Information provided below:
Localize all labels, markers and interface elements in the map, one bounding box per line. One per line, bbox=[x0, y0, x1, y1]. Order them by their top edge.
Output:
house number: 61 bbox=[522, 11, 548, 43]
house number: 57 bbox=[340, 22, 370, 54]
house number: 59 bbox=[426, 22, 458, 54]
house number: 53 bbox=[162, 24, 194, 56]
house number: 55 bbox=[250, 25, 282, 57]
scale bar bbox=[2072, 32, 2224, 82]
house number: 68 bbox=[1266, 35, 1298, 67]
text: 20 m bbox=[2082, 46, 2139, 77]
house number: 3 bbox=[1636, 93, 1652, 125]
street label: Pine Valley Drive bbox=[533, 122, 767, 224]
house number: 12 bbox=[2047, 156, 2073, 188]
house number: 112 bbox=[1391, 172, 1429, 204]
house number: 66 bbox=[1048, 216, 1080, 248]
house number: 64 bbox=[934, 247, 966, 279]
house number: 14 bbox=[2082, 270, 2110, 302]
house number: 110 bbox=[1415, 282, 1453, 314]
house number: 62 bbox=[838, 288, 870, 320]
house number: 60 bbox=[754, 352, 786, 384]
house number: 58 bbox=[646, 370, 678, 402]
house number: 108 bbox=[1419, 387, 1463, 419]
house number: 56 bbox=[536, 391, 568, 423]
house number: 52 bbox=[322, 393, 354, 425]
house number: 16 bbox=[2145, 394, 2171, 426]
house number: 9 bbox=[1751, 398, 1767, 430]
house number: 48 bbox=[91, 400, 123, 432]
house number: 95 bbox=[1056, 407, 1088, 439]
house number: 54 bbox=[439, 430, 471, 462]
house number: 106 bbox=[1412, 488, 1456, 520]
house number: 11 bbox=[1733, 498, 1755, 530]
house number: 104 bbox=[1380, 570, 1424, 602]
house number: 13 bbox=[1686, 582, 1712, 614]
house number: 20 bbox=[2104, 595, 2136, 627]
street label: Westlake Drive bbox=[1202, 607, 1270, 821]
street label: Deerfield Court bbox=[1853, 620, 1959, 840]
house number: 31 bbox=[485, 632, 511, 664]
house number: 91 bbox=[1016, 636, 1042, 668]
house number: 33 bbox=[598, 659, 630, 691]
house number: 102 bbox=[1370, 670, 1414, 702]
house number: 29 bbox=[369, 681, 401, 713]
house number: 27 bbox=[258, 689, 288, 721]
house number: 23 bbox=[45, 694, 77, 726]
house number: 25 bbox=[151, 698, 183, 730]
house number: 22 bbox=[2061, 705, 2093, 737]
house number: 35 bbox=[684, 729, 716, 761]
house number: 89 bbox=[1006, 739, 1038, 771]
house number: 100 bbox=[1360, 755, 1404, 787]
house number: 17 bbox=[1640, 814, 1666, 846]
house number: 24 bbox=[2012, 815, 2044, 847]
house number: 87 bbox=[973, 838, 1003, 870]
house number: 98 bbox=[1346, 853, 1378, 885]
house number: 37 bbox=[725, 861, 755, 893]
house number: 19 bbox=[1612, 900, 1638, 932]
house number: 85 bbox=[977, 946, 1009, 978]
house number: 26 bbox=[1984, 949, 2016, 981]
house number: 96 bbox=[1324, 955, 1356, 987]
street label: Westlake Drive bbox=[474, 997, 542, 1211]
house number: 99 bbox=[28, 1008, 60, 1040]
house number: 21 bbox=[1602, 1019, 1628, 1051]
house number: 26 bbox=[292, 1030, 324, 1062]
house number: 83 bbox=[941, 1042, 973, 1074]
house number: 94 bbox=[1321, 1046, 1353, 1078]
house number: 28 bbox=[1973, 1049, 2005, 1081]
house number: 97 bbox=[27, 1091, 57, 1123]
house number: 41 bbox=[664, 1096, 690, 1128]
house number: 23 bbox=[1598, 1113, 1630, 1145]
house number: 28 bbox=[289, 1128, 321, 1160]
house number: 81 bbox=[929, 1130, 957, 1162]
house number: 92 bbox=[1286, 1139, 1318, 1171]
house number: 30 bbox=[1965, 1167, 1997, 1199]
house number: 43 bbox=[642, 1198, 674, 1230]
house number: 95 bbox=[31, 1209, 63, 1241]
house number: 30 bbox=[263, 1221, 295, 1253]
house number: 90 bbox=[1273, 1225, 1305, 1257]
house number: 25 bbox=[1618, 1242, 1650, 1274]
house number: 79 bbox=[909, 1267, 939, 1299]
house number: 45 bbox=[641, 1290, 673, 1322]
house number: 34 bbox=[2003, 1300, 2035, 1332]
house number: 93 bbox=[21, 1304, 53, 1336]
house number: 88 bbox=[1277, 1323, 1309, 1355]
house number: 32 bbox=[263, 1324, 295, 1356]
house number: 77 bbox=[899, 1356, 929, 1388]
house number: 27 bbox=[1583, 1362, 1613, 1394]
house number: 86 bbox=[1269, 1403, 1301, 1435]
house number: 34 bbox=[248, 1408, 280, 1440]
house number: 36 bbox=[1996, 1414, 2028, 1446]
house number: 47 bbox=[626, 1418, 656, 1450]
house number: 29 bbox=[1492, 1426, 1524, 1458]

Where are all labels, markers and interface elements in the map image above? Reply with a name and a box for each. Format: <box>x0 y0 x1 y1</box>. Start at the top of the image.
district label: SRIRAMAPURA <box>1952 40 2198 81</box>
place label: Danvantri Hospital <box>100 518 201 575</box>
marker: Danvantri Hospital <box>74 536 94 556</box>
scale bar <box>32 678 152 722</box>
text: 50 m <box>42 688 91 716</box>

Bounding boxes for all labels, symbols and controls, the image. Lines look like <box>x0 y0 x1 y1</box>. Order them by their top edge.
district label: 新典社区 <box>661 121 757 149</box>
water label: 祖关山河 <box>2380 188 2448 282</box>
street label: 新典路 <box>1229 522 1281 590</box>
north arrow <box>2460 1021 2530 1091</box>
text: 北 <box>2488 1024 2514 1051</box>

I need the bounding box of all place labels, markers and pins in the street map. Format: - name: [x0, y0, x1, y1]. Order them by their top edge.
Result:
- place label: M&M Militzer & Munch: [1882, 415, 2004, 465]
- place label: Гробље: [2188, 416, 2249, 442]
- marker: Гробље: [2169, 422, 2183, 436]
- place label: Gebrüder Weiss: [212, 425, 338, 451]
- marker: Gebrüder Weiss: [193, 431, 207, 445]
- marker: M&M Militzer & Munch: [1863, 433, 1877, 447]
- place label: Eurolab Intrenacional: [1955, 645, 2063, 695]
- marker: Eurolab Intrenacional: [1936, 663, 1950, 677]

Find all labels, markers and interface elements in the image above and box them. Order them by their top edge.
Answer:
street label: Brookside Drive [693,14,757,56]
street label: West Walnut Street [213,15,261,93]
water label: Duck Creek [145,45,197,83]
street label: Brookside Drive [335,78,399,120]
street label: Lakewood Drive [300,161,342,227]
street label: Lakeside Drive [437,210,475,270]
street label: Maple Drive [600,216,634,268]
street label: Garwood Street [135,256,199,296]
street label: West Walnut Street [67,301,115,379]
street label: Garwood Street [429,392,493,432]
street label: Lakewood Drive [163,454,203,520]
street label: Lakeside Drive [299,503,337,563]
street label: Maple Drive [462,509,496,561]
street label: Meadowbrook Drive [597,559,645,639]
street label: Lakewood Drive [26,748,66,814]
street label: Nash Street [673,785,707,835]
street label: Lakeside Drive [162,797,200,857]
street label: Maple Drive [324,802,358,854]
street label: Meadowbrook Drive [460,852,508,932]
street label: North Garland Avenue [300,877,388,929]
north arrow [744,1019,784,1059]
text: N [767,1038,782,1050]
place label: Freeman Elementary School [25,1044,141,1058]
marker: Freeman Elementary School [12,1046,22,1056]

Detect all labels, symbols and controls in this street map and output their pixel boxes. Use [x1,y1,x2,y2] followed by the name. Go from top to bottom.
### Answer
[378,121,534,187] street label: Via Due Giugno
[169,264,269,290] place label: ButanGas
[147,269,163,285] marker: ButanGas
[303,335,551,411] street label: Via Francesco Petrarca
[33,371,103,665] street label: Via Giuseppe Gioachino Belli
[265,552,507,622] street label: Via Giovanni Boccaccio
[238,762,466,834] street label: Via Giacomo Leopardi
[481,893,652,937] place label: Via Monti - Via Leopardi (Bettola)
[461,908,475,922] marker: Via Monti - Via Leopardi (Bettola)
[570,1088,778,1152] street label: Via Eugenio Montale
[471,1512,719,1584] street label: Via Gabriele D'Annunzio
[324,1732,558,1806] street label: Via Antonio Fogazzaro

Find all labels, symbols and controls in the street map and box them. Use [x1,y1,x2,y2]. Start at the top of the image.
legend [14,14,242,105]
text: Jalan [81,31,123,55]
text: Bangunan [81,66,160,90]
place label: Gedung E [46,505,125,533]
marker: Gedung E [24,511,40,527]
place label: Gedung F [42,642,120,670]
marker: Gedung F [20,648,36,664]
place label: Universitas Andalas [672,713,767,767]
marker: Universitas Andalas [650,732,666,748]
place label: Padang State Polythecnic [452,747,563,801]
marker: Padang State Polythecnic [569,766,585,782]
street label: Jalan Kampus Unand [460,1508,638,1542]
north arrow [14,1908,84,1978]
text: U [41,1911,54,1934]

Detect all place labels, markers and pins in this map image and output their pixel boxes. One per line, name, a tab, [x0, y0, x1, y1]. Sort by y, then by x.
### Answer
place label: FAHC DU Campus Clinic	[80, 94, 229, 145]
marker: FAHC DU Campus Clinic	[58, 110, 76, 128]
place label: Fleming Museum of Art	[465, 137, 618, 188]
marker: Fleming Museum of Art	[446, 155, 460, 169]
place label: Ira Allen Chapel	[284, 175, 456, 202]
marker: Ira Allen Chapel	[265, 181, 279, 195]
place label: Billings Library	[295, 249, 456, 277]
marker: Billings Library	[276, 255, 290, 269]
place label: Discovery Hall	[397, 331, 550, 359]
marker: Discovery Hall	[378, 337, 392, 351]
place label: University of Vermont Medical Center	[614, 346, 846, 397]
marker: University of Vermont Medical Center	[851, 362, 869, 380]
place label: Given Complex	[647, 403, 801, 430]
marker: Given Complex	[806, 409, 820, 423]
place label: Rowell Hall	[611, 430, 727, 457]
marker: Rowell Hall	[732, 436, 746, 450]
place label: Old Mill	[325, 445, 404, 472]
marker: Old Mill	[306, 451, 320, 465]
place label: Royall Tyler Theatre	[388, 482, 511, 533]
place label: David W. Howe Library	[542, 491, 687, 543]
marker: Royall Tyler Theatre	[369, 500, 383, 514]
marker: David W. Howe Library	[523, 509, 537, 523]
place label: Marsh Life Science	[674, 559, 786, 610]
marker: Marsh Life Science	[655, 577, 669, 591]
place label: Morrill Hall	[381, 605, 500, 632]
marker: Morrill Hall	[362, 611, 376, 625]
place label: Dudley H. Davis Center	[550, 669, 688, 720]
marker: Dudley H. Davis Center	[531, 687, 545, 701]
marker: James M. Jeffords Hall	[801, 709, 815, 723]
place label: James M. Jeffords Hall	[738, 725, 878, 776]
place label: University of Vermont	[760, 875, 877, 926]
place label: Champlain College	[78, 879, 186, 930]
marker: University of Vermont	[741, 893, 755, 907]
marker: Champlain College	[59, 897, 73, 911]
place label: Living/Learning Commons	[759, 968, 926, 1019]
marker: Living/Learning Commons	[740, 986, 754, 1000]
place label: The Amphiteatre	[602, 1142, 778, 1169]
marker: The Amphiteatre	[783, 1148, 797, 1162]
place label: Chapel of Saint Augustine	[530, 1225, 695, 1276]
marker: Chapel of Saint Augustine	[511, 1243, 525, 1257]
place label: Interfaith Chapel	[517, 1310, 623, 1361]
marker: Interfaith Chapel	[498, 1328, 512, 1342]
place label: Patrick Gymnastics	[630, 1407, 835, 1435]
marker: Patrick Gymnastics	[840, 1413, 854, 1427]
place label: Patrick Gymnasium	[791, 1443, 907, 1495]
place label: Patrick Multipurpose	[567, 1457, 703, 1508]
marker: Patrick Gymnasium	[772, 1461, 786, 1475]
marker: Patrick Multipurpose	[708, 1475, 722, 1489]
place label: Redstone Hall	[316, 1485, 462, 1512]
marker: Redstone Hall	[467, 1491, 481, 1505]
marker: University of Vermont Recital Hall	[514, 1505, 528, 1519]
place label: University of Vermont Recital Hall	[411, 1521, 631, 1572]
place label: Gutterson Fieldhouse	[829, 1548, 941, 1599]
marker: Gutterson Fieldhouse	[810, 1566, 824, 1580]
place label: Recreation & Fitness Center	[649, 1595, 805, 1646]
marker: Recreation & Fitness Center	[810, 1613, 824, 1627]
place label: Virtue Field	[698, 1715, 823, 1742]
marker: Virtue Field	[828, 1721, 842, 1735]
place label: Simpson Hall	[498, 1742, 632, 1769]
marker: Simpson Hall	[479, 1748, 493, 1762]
End of Information provided.
Exercise instructions:
Copy all lines of the preceding data that hold the word "controls".

Final answer:
Bounding boxes for all labels, symbols and controls, the image. Lines look like <box>x0 y0 x1 y1</box>. Order them by their top edge.
Detect all labels, symbols and controls in this street map and output their pixel boxes. Use [x1,y1,x2,y2] followed by the name. Go from top to bottom.
Find all labels, symbols and controls in the street map and box them. Use [x1,y1,x2,y2]. Start at the top of the image.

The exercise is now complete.